_Assigned task_
Convert the text of the records below into a JSON list of strings with one string per line. Leave out blank lines.

Data for this exercise section start

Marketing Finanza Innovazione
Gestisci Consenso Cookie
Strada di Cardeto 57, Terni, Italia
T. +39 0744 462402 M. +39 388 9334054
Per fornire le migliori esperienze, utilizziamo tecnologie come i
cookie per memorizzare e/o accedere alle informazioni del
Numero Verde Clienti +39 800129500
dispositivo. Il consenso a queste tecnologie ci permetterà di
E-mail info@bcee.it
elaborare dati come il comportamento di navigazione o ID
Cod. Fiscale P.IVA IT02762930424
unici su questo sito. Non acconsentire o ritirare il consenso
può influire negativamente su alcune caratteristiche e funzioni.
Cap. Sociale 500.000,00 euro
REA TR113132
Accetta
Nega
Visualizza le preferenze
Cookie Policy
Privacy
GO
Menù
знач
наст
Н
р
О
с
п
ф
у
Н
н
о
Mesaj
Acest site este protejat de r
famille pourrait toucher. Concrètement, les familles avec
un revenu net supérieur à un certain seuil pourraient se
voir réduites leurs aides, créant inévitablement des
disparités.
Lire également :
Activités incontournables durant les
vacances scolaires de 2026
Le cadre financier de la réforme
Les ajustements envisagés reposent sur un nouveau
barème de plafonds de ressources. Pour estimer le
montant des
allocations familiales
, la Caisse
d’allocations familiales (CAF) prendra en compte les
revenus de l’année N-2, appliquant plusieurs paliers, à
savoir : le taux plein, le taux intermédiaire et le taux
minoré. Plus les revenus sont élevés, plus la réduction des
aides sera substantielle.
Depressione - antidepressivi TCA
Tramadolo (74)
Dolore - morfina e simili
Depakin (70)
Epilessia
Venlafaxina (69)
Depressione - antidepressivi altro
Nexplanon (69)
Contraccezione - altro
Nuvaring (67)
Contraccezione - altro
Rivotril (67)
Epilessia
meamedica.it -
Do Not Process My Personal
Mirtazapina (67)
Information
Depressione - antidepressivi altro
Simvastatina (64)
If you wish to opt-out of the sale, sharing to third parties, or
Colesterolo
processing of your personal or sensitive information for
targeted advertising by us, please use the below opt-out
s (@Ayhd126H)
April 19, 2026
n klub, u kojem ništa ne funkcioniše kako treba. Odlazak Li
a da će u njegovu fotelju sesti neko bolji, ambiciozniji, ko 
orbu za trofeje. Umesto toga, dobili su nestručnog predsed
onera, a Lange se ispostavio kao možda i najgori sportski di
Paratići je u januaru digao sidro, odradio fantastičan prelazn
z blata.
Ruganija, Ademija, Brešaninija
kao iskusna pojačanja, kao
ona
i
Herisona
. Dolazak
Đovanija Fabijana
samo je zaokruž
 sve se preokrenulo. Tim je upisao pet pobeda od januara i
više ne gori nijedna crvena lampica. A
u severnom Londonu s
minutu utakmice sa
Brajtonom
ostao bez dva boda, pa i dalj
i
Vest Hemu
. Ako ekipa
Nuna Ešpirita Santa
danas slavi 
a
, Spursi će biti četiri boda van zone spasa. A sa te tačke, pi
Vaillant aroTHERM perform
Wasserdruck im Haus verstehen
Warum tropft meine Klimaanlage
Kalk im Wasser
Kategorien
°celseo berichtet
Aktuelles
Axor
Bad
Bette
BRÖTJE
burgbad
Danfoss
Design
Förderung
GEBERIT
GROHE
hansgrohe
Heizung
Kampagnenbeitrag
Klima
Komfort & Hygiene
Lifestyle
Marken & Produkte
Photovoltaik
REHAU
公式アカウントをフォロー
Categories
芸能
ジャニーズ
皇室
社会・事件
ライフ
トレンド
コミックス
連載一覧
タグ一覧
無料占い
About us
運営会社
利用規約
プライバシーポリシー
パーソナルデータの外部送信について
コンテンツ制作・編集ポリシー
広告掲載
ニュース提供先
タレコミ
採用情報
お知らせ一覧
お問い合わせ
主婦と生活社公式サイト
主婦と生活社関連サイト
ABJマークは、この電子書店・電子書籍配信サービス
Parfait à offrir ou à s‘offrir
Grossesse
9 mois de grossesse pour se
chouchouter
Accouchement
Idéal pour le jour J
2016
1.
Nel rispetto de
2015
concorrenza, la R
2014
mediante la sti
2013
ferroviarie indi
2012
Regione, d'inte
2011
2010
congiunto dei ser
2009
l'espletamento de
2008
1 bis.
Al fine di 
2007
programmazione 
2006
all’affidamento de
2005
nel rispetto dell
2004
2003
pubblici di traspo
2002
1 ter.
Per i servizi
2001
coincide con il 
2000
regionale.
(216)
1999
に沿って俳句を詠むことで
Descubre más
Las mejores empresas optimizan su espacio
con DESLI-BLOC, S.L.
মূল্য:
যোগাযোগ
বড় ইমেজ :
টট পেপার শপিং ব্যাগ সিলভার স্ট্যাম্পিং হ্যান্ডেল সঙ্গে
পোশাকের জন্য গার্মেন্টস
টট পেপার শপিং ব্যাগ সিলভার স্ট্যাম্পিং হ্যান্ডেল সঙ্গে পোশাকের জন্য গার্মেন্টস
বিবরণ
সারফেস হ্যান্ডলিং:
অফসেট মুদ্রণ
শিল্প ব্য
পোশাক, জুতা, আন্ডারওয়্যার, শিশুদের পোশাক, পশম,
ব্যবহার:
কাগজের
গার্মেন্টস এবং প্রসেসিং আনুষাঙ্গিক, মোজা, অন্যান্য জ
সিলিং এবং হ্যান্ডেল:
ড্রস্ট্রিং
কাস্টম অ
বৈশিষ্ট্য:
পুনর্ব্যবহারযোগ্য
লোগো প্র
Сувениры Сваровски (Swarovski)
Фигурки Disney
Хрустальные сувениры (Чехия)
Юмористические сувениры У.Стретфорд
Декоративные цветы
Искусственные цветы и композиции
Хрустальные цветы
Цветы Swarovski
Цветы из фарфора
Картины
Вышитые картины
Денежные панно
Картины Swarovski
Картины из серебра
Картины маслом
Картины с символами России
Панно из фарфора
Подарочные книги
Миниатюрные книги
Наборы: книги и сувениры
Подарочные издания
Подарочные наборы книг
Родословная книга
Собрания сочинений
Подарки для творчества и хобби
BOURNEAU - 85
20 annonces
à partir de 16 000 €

Data for this exercise section end

_Output of the exercise_
[
  "Marketing Finanza Innovazione",
  "Gestisci Consenso Cookie",
  "Strada di Cardeto 57, Terni, Italia",
  "T. +39 0744 462402 M. +39 388 9334054",
  "Per fornire le migliori esperienze, utilizziamo tecnologie come i",
  "cookie per memorizzare e/o accedere alle informazioni del",
  "Numero Verde Clienti +39 800129500",
  "dispositivo. Il consenso a queste tecnologie ci permetterà di",
  "E-mail info@bcee.it",
  "elaborare dati come il comportamento di navigazione o ID",
  "Cod. Fiscale P.IVA IT02762930424",
  "unici su questo sito. Non acconsentire o ritirare il consenso",
  "può influire negativamente su alcune caratteristiche e funzioni.",
  "Cap. Sociale 500.000,00 euro",
  "REA TR113132",
  "Accetta",
  "Nega",
  "Visualizza le preferenze",
  "Cookie Policy",
  "Privacy",
  "GO",
  "Menù",
  "знач",
  "наст",
  "Н",
  "р",
  "О",
  "с",
  "п",
  "ф",
  "у",
  "Н",
  "н",
  "о",
  "Mesaj",
  "Acest site este protejat de r",
  "famille pourrait toucher. Concrètement, les familles avec",
  "un revenu net supérieur à un certain seuil pourraient se",
  "voir réduites leurs aides, créant inévitablement des",
  "disparités.",
  "Lire également :",
  "Activités incontournables durant les",
  "vacances scolaires de 2026",
  "Le cadre financier de la réforme",
  "Les ajustements envisagés reposent sur un nouveau",
  "barème de plafonds de ressources. Pour estimer le",
  "montant des",
  "allocations familiales",
  ", la Caisse",
  "d’allocations familiales (CAF) prendra en compte les",
  "revenus de l’année N-2, appliquant plusieurs paliers, à",
  "savoir : le taux plein, le taux intermédiaire et le taux",
  "minoré. Plus les revenus sont élevés, plus la réduction des",
  "aides sera substantielle.",
  "Depressione - antidepressivi TCA",
  "Tramadolo (74)",
  "Dolore - morfina e simili",
  "Depakin (70)",
  "Epilessia",
  "Venlafaxina (69)",
  "Depressione - antidepressivi altro",
  "Nexplanon (69)",
  "Contraccezione - altro",
  "Nuvaring (67)",
  "Contraccezione - altro",
  "Rivotril (67)",
  "Epilessia",
  "meamedica.it -",
  "Do Not Process My Personal",
  "Mirtazapina (67)",
  "Information",
  "Depressione - antidepressivi altro",
  "Simvastatina (64)",
  "If you wish to opt-out of the sale, sharing to third parties, or",
  "Colesterolo",
  "processing of your personal or sensitive information for",
  "targeted advertising by us, please use the below opt-out",
  "s (@Ayhd126H)",
  "April 19, 2026",
  "n klub, u kojem ništa ne funkcioniše kako treba. Odlazak Li",
  "a da će u njegovu fotelju sesti neko bolji, ambiciozniji, ko ",
  "orbu za trofeje. Umesto toga, dobili su nestručnog predsed",
  "onera, a Lange se ispostavio kao možda i najgori sportski di",
  "Paratići je u januaru digao sidro, odradio fantastičan prelazn",
  "z blata.",
  "Ruganija, Ademija, Brešaninija",
  "kao iskusna pojačanja, kao",
  "ona",
  "i",
  "Herisona",
  ". Dolazak",
  "Đovanija Fabijana",
  "samo je zaokruž",
  " sve se preokrenulo. Tim je upisao pet pobeda od januara i",
  "više ne gori nijedna crvena lampica. A",
  "u severnom Londonu s",
  "minutu utakmice sa",
  "Brajtonom",
  "ostao bez dva boda, pa i dalj",
  "i",
  "Vest Hemu",
  ". Ako ekipa",
  "Nuna Ešpirita Santa",
  "danas slavi ",
  "a",
  ", Spursi će biti četiri boda van zone spasa. A sa te tačke, pi",
  "Vaillant aroTHERM perform",
  "Wasserdruck im Haus verstehen",
  "Warum tropft meine Klimaanlage",
  "Kalk im Wasser",
  "Kategorien",
  "°celseo berichtet",
  "Aktuelles",
  "Axor",
  "Bad",
  "Bette",
  "BRÖTJE",
  "burgbad",
  "Danfoss",
  "Design",
  "Förderung",
  "GEBERIT",
  "GROHE",
  "hansgrohe",
  "Heizung",
  "Kampagnenbeitrag",
  "Klima",
  "Komfort & Hygiene",
  "Lifestyle",
  "Marken & Produkte",
  "Photovoltaik",
  "REHAU",
  "公式アカウントをフォロー",
  "Categories",
  "芸能",
  "ジャニーズ",
  "皇室",
  "社会・事件",
  "ライフ",
  "トレンド",
  "コミックス",
  "連載一覧",
  "タグ一覧",
  "無料占い",
  "About us",
  "運営会社",
  "利用規約",
  "プライバシーポリシー",
  "パーソナルデータの外部送信について",
  "コンテンツ制作・編集ポリシー",
  "広告掲載",
  "ニュース提供先",
  "タレコミ",
  "採用情報",
  "お知らせ一覧",
  "お問い合わせ",
  "主婦と生活社公式サイト",
  "主婦と生活社関連サイト",
  "ABJマークは、この電子書店・電子書籍配信サービス",
  "Parfait à offrir ou à s‘offrir",
  "Grossesse",
  "9 mois de grossesse pour se",
  "chouchouter",
  "Accouchement",
  "Idéal pour le jour J",
  "2016",
  "1.",
  "Nel rispetto de",
  "2015",
  "concorrenza, la R",
  "2014",
  "mediante la sti",
  "2013",
  "ferroviarie indi",
  "2012",
  "Regione, d'inte",
  "2011",
  "2010",
  "congiunto dei ser",
  "2009",
  "l'espletamento de",
  "2008",
  "1 bis.",
  "Al fine di ",
  "2007",
  "programmazione ",
  "2006",
  "all’affidamento de",
  "2005",
  "nel rispetto dell",
  "2004",
  "2003",
  "pubblici di traspo",
  "2002",
  "1 ter.",
  "Per i servizi",
  "2001",
  "coincide con il ",
  "2000",
  "regionale.",
  "(216)",
  "1999",
  "に沿って俳句を詠むことで",
  "Descubre más",
  "Las mejores empresas optimizan su espacio",
  "con DESLI-BLOC, S.L.",
  "মূল্য:",
  "যোগাযোগ",
  "বড় ইমেজ :",
  "টট পেপার শপিং ব্যাগ সিলভার স্ট্যাম্পিং হ্যান্ডেল সঙ্গে",
  "পোশাকের জন্য গার্মেন্টস",
  "টট পেপার শপিং ব্যাগ সিলভার স্ট্যাম্পিং হ্যান্ডেল সঙ্গে পোশাকের জন্য গার্মেন্টস",
  "বিবরণ",
  "সারফেস হ্যান্ডলিং:",
  "অফসেট মুদ্রণ",
  "শিল্প ব্য",
  "পোশাক, জুতা, আন্ডারওয়্যার, শিশুদের পোশাক, পশম,",
  "ব্যবহার:",
  "কাগজের",
  "গার্মেন্টস এবং প্রসেসিং আনুষাঙ্গিক, মোজা, অন্যান্য জ",
  "সিলিং এবং হ্যান্ডেল:",
  "ড্রস্ট্রিং",
  "কাস্টম অ",
  "বৈশিষ্ট্য:",
  "পুনর্ব্যবহারযোগ্য",
  "লোগো প্র",
  "Сувениры Сваровски (Swarovski)",
  "Фигурки Disney",
  "Хрустальные сувениры (Чехия)",
  "Юмористические сувениры У.Стретфорд",
  "Декоративные цветы",
  "Искусственные цветы и композиции",
  "Хрустальные цветы",
  "Цветы Swarovski",
  "Цветы из фарфора",
  "Картины",
  "Вышитые картины",
  "Денежные панно",
  "Картины Swarovski",
  "Картины из серебра",
  "Картины маслом",
  "Картины с символами России",
  "Панно из фарфора",
  "Подарочные книги",
  "Миниатюрные книги",
  "Наборы: книги и сувениры",
  "Подарочные издания",
  "Подарочные наборы книг",
  "Родословная книга",
  "Собрания сочинений",
  "Подарки для творчества и хобби",
  "BOURNEAU - 85",
  "20 annonces",
  "à partir de 16 000 €"
]